As the roar of the shells continued, whizzing and whirring overhead and then exploding in geysers of blue-white smoke, the Boer snipers joined the chorus. Having jumped down from his box, Churchill stood next to Haldane, listening to the rifle fire as it rattled the metal sides of the truck, bright pings like popcorn in a tin container. “
When all is said, there is nothing to stir the blood like rifle-fire,” a British journalist had written from Ladysmith. It “sends the heart galloping.” Frantically, the sailors swung their heavy gun around to face the enemy. With a sinking heart, Churchill now saw, however, that this, their only secret weapon, which just minutes earlier he had believed would be a “
nice surprise” for the Boers, was little more than “an antiquated toy.”

As the train picked up speed, rushing down the hillside in a desperate attempt to outrace the Boers, a thought flashed through Churchill’s mind with sudden, startling assurance: This was a trick. They were rushing toward a trap, and the only way to save themselves was to go not faster, but slower. Just as he was turning to Haldane to suggest that someone run, hunched and dodging, along the train to tell the driver to slow down, a tremendous jolt suddenly shook the car so violently that everyone in it was thrown to the floor.

While Haldane was still lying on his back, dazed by the impact and trying to collect his thoughts, Churchill leaped to his feet, volunteering to find out what had happened. Hoisting himself over the side, he dropped to the ground and began to run in the direction of the engine, bullets whistling shrilly around him, punctuated by the deeper, jarring rasp of the shells that screamed overhead.

The first thing Churchill saw was that the train had not just been hit, it was in pieces. Botha’s plan had worked even better than he had hoped. The moment the first car had struck the rocks, it had been catapulted into the air, flipping completely over and landing at the bottom of the hill, killing or horribly wounding the platelayers who had been riding in it. The armored car behind it had slid another twenty yards down the tracks before crashing onto its side and launching dozens of men onto the ground, where they lay, some wounded, some dead, all caught in a shower of Boer bullets. The third car, which was just in front of the engine, somehow remained upright, but its front half had twisted off the rails, leaving the other half on the tracks, blocking the rest of the train.

Just as Churchill passed the engine, another shell seemed to explode right over his head, spewing shrapnel everywhere. Terrified, the engine driver leaped from the cab, racing to the overturned truck in desperate search of protection. Fury contorting his face as it bled from a gash delivered by a shell splinter, he turned to Churchill and poured out his rage. “
He was a civilian,” Churchill would recall the man declaring. “What did they think he was paid for? To be killed by bombshells? Not he. He would not stay another minute.”

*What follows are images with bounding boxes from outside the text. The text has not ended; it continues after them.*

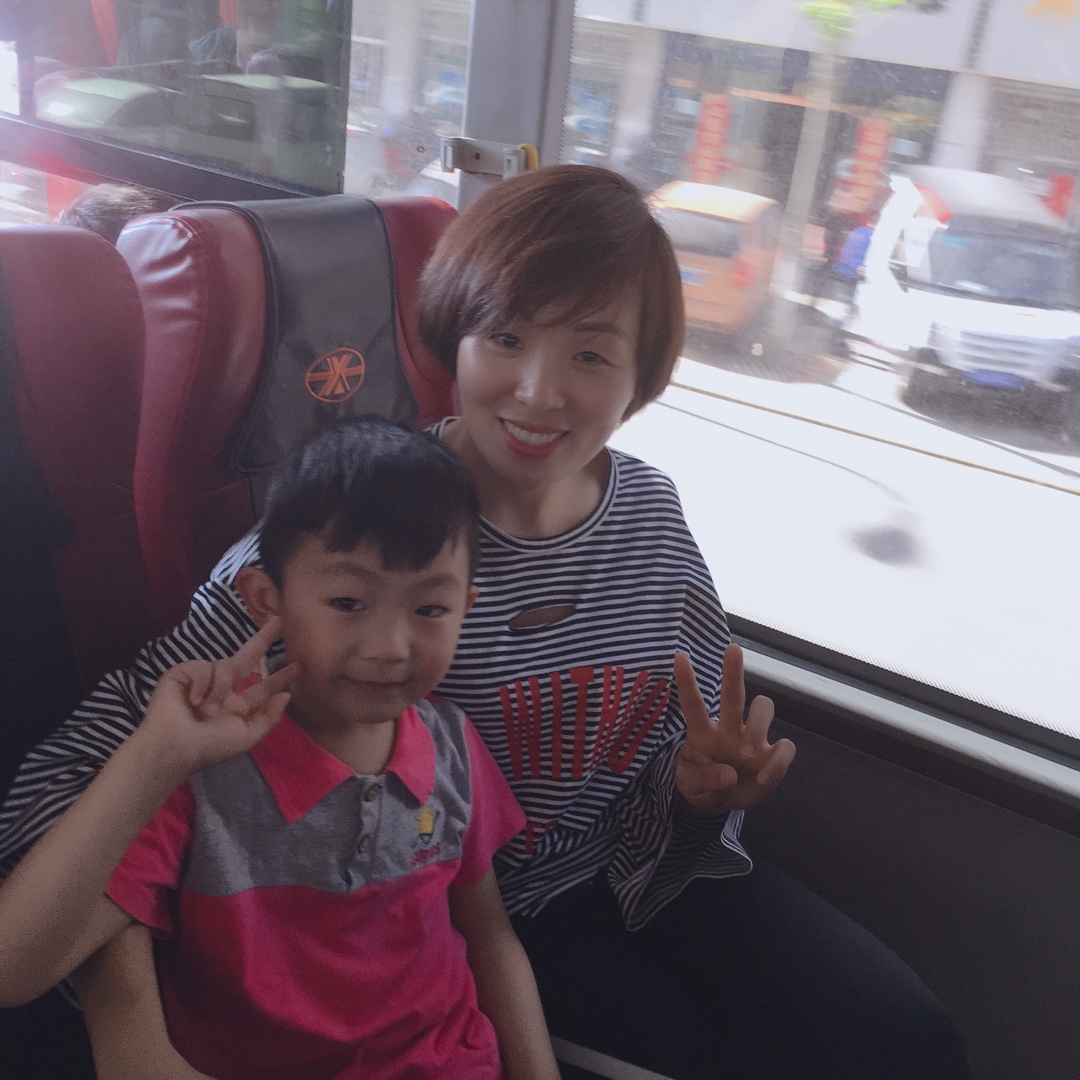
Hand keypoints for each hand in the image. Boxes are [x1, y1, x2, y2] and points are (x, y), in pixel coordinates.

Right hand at [135, 618, 300, 775]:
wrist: (174, 747)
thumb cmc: (210, 746)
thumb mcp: (246, 736)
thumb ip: (268, 717)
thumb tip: (286, 696)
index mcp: (237, 706)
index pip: (263, 687)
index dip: (280, 678)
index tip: (299, 667)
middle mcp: (222, 690)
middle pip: (246, 658)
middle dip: (262, 639)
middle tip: (279, 621)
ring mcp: (202, 680)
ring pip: (224, 666)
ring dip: (219, 688)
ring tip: (207, 710)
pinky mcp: (182, 673)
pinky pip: (202, 667)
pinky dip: (202, 684)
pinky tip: (193, 700)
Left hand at [674, 643, 794, 813]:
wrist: (722, 802)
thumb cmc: (701, 785)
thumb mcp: (691, 787)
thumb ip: (705, 780)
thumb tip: (730, 775)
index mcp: (702, 732)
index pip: (693, 704)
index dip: (686, 682)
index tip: (680, 657)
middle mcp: (729, 728)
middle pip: (733, 695)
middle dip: (732, 672)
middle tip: (732, 649)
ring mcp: (753, 740)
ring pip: (764, 709)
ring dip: (758, 727)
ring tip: (745, 756)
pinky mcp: (772, 755)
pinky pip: (785, 747)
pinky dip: (778, 762)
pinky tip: (764, 777)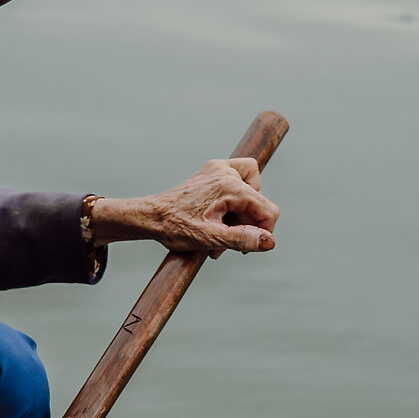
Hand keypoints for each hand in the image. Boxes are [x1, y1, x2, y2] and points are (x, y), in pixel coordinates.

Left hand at [92, 158, 279, 257]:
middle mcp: (226, 171)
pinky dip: (233, 203)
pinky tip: (219, 219)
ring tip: (220, 234)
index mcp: (229, 186)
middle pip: (258, 203)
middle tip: (225, 245)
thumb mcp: (210, 238)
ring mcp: (218, 169)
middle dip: (246, 226)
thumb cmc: (174, 227)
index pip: (268, 210)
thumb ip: (242, 239)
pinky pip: (238, 183)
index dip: (263, 232)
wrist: (149, 217)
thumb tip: (269, 242)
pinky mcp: (211, 173)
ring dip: (240, 216)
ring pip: (250, 192)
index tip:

Realizing that they were about to lose their driver, the only man who knew how to move what was left of the armored train, Churchill said the only thing he could think of that might persuade him to return to the engine. “No man,” he assured the driver, “was ever hit twice on the same day.” What was more, he said, if he climbed back into the cab and did his duty, he would be “rewarded for distinguished gallantry.” This was a rare opportunity, one for which every Briton, soldier or civilian, hungered, and it might never come
again. Astonishingly, after listening carefully to Churchill, the man reached a trembling hand to his face, wiped away the blood, and pulled himself back into the cab. “Thereafter,” Churchill wrote, he “obeyed every order which I gave him.”